Work instructions ▸
With the material below, print exactly the lines between the line holding "right elbow: (167, 826)" and the line holding "right back paw: (31, 823)", inclusive. Add nothing else.

═════ Data supplied ═════

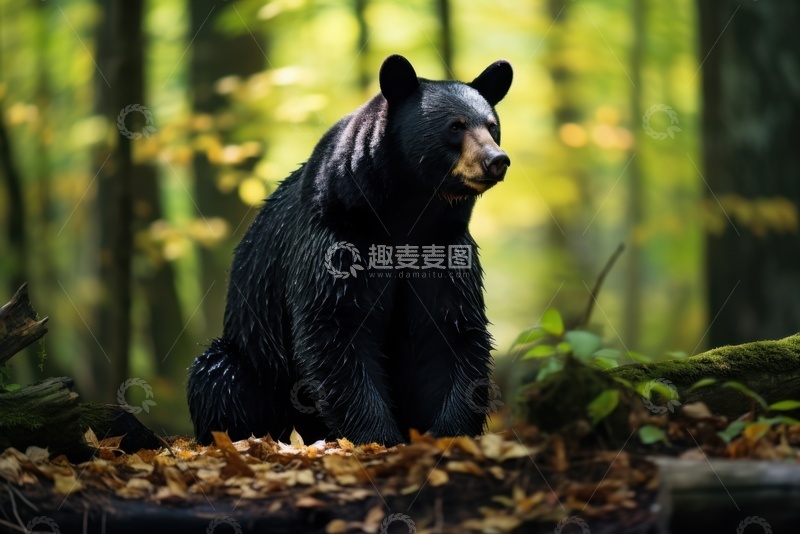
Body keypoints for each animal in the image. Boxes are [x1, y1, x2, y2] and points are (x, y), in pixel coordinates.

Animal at [187, 54, 512, 446]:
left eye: (492, 126)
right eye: (455, 126)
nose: (497, 159)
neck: (406, 214)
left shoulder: (443, 245)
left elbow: (451, 329)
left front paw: (448, 432)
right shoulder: (335, 237)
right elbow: (335, 327)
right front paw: (378, 436)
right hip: (255, 358)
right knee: (218, 376)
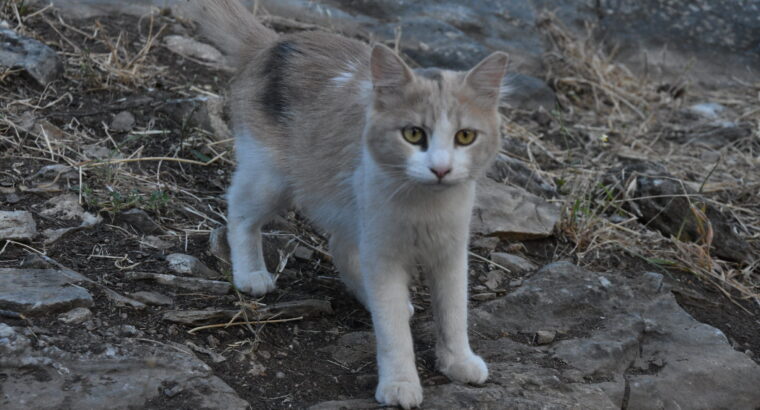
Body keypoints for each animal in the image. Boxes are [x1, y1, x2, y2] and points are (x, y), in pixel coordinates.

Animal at [188, 1, 510, 408]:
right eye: (413, 134)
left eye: (465, 137)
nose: (440, 168)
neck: (424, 204)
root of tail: (275, 41)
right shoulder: (383, 253)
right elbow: (393, 332)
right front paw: (400, 384)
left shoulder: (450, 253)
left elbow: (454, 314)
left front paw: (458, 362)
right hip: (271, 179)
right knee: (240, 212)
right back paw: (251, 275)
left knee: (339, 247)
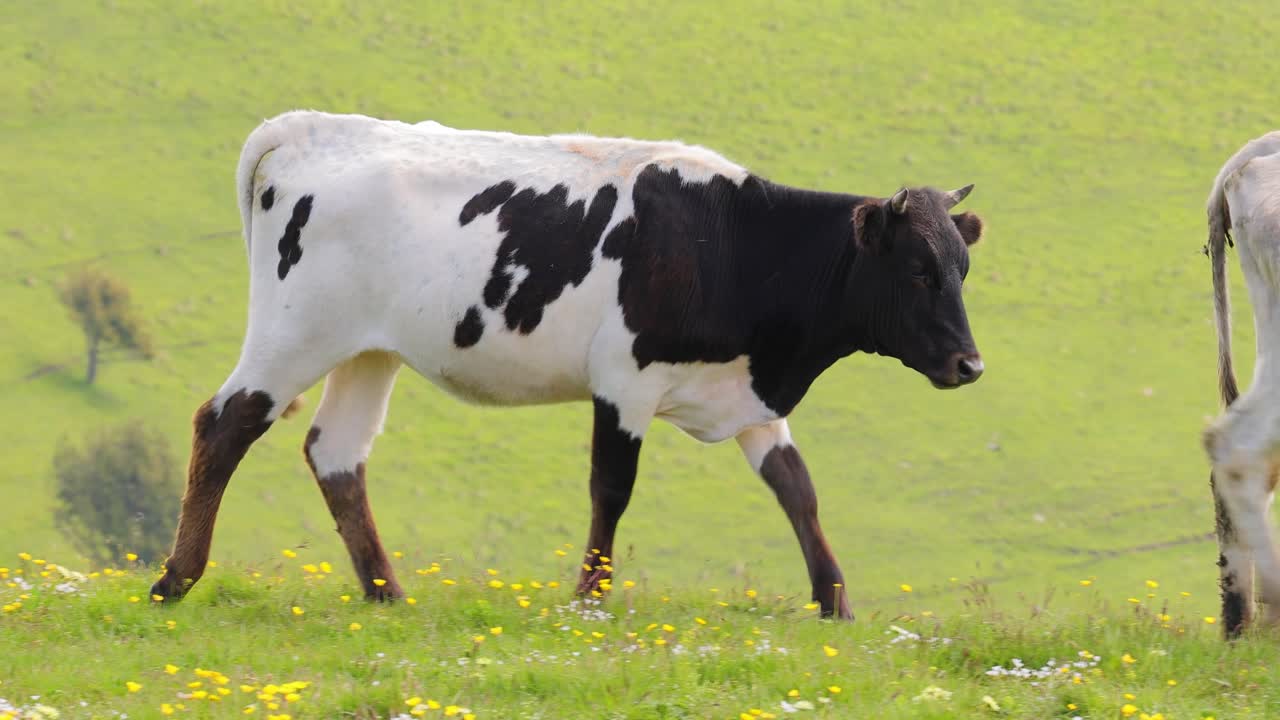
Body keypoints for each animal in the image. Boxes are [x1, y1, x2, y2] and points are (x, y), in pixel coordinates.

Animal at [150, 111, 986, 619]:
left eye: (962, 266)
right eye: (918, 271)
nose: (970, 364)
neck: (733, 244)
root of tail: (315, 128)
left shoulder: (748, 394)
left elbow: (797, 491)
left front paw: (835, 603)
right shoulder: (625, 381)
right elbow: (611, 489)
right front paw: (588, 599)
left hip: (367, 350)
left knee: (336, 453)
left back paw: (387, 593)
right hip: (295, 332)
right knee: (224, 423)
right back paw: (175, 579)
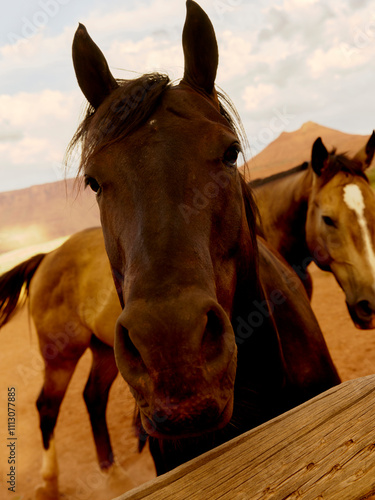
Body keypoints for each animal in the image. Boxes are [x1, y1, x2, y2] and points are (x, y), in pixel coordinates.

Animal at [0, 0, 340, 492]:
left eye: (230, 153)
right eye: (93, 181)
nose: (174, 355)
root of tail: (48, 256)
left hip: (103, 351)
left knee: (91, 397)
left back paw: (113, 470)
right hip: (61, 353)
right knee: (48, 405)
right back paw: (51, 481)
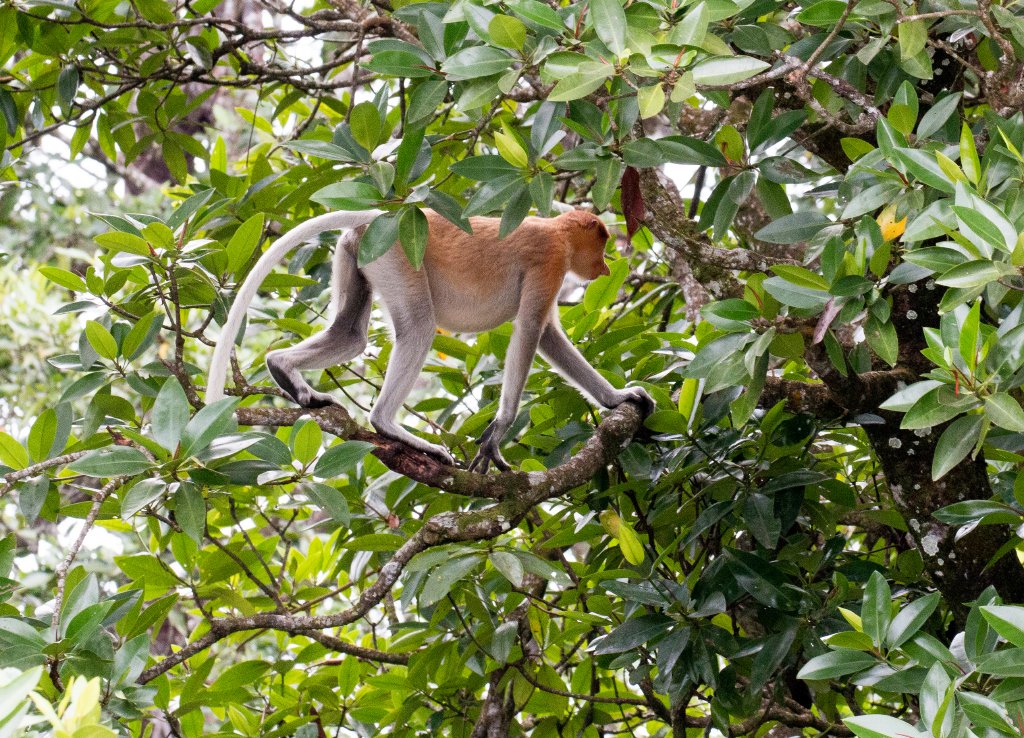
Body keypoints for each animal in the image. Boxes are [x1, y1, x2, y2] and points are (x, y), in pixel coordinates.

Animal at [206, 207, 654, 472]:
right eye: (601, 243)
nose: (605, 267)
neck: (556, 228)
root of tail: (378, 215)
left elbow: (547, 337)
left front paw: (621, 398)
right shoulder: (550, 261)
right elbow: (530, 331)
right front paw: (497, 433)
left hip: (359, 254)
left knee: (350, 334)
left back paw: (286, 371)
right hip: (398, 255)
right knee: (420, 327)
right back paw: (389, 426)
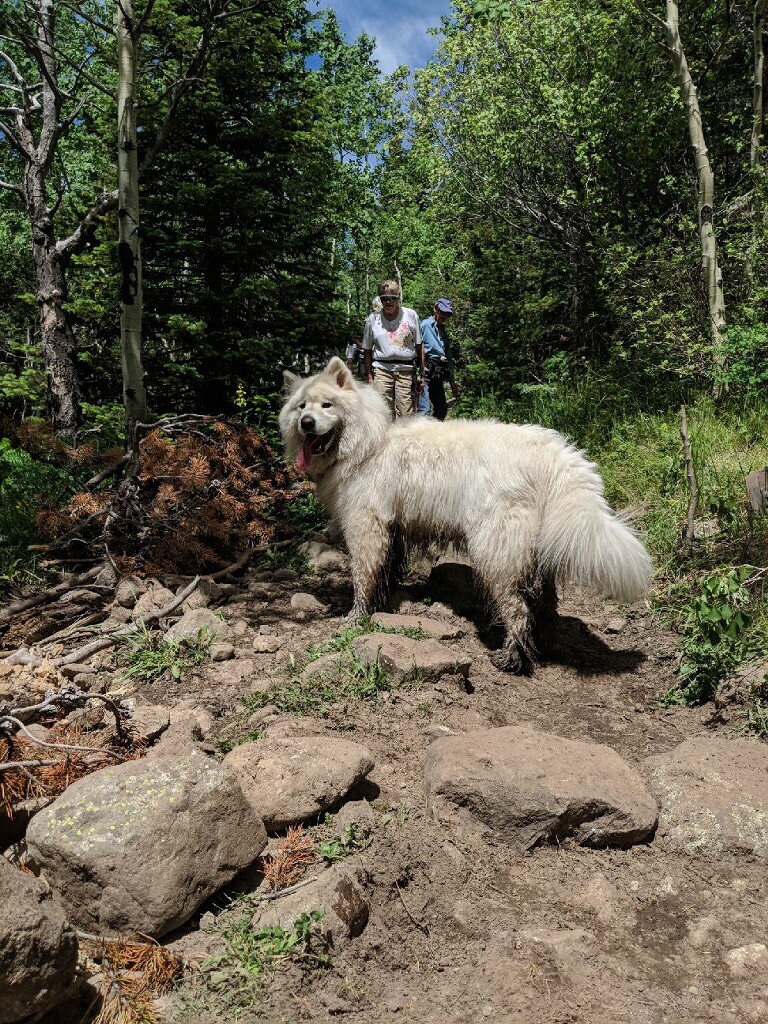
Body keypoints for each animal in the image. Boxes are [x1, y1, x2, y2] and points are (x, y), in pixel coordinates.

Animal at [280, 358, 651, 671]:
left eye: (327, 405)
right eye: (301, 406)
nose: (306, 423)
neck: (367, 444)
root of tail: (554, 454)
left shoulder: (365, 525)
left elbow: (363, 577)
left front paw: (356, 617)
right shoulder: (392, 528)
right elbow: (387, 570)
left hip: (496, 550)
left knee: (517, 608)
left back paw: (512, 657)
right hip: (532, 550)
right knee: (543, 603)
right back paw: (544, 644)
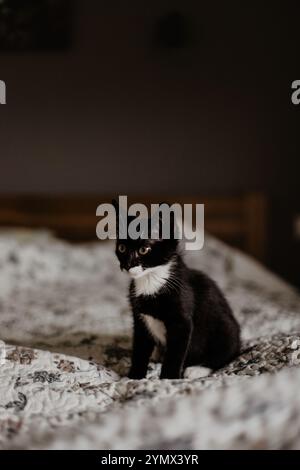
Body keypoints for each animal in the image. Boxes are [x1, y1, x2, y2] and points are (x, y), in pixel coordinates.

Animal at [113, 201, 241, 378]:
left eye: (144, 250)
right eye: (122, 248)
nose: (127, 265)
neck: (151, 279)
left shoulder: (182, 321)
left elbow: (175, 354)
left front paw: (168, 378)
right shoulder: (140, 317)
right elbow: (140, 348)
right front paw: (135, 375)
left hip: (226, 329)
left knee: (227, 354)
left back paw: (197, 369)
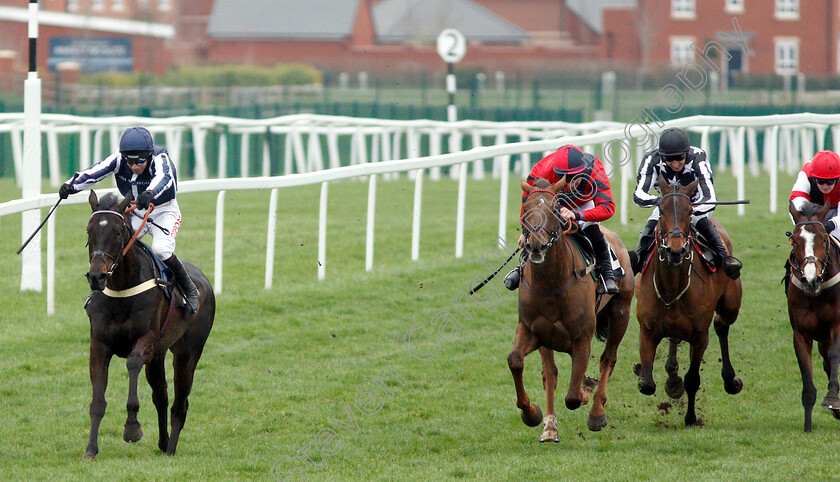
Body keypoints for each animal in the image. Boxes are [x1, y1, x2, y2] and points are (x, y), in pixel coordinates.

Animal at [83, 192, 215, 460]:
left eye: (118, 232)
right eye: (89, 231)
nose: (97, 277)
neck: (122, 290)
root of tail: (205, 281)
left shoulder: (148, 340)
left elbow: (133, 362)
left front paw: (132, 428)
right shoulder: (99, 345)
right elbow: (98, 400)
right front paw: (91, 449)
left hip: (188, 353)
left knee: (179, 404)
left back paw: (171, 449)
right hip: (159, 356)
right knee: (161, 396)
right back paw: (163, 443)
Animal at [506, 178, 632, 440]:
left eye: (555, 209)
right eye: (526, 209)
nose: (535, 245)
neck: (552, 283)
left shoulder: (581, 338)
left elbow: (573, 396)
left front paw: (585, 393)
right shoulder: (533, 331)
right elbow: (517, 361)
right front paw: (532, 413)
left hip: (621, 313)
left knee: (608, 359)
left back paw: (597, 412)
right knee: (550, 373)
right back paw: (550, 426)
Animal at [632, 177, 744, 426]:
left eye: (690, 211)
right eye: (661, 211)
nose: (676, 250)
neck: (671, 287)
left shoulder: (699, 335)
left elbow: (693, 379)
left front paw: (691, 418)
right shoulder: (647, 330)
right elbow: (646, 383)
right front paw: (664, 379)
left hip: (731, 305)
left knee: (722, 325)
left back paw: (730, 380)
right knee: (675, 338)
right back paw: (672, 376)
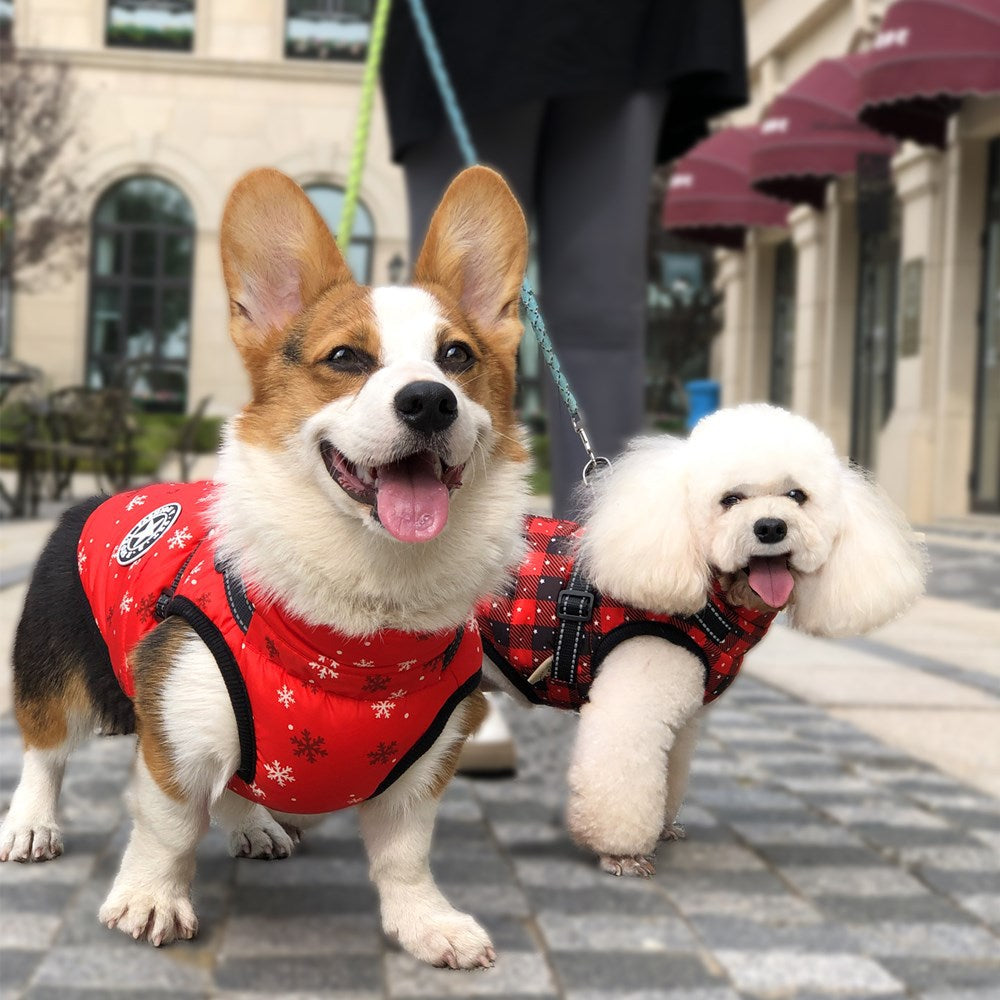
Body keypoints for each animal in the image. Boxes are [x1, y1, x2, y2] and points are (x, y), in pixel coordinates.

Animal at [1, 166, 532, 968]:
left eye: (458, 358)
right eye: (345, 358)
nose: (429, 402)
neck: (360, 639)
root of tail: (101, 493)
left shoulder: (423, 769)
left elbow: (406, 856)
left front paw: (427, 923)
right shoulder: (178, 727)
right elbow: (167, 826)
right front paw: (151, 898)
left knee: (238, 783)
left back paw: (252, 824)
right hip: (53, 665)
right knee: (46, 749)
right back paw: (31, 823)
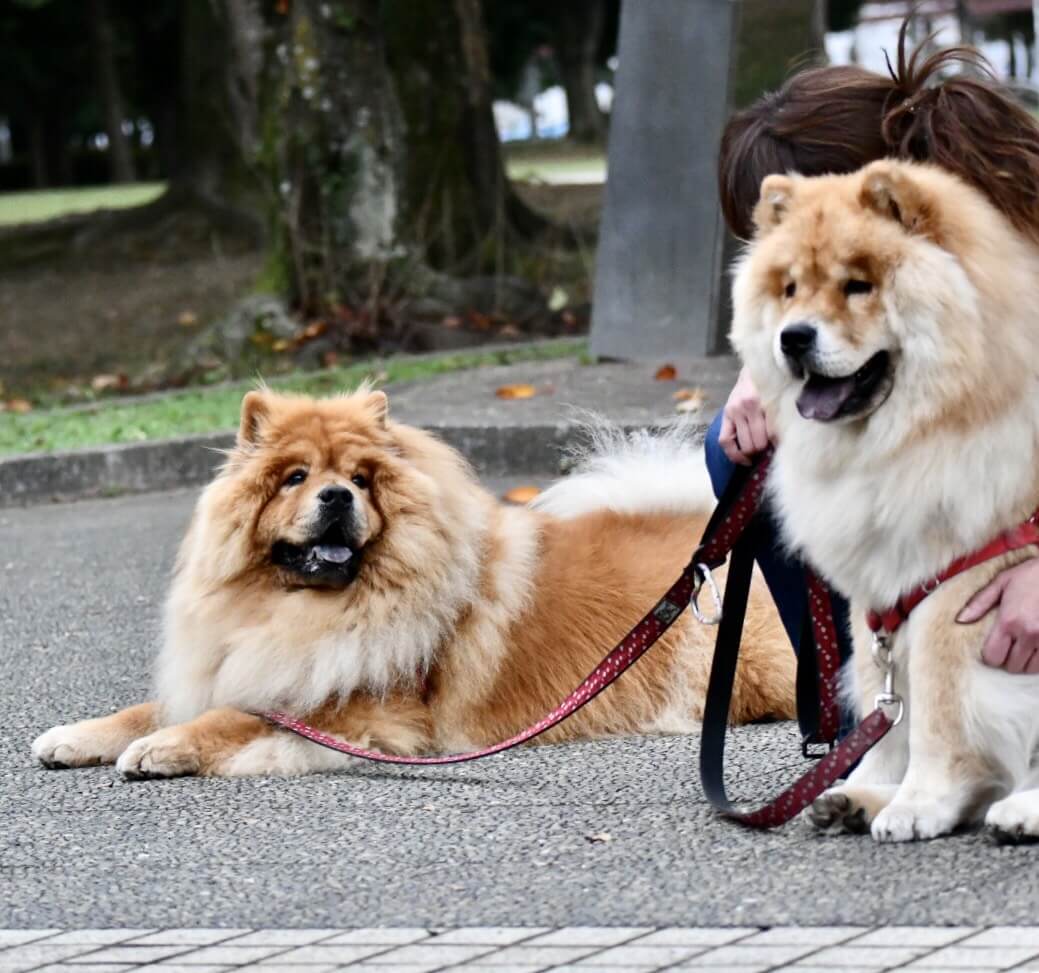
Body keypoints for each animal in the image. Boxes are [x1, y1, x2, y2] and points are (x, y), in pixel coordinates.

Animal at [34, 386, 793, 773]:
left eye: (361, 478)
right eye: (295, 477)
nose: (337, 495)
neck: (299, 610)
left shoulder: (367, 707)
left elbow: (234, 716)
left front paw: (161, 750)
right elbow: (154, 706)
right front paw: (76, 735)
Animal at [727, 160, 1039, 844]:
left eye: (858, 286)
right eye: (790, 289)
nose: (793, 338)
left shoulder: (961, 579)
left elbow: (936, 703)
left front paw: (921, 802)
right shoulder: (880, 582)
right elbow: (885, 698)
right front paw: (870, 786)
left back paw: (1023, 810)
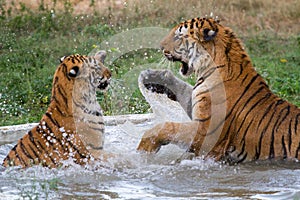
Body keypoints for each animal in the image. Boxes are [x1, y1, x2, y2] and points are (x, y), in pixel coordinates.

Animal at [138, 17, 300, 164]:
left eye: (178, 36)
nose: (160, 46)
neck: (207, 70)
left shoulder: (207, 133)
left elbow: (167, 126)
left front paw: (144, 148)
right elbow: (183, 88)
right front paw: (152, 78)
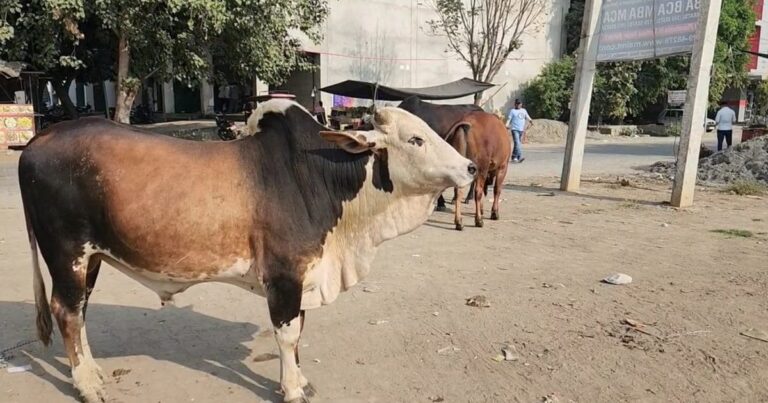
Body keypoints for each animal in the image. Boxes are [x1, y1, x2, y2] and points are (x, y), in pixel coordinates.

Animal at [18, 99, 476, 403]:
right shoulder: (284, 276)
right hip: (68, 253)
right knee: (67, 312)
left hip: (91, 258)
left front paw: (300, 381)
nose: (470, 168)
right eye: (416, 139)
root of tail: (41, 137)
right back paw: (87, 385)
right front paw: (292, 389)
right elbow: (288, 335)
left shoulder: (303, 275)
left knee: (79, 311)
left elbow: (299, 331)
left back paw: (92, 372)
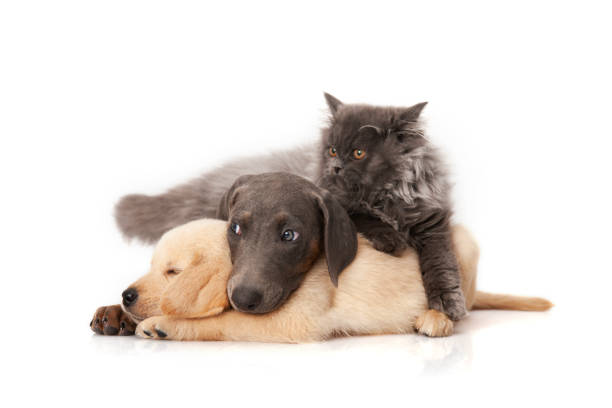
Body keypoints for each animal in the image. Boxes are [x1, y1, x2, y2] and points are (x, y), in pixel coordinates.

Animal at [122, 218, 552, 342]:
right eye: (152, 265)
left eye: (173, 272)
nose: (126, 295)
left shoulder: (293, 321)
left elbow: (224, 321)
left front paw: (162, 324)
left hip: (461, 245)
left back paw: (436, 319)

═════

Task answer ▸
right elbow: (167, 826)
right front paw: (151, 898)
left knee: (238, 783)
left back paw: (252, 824)
right hip: (53, 665)
right knee: (46, 749)
right back paw: (31, 823)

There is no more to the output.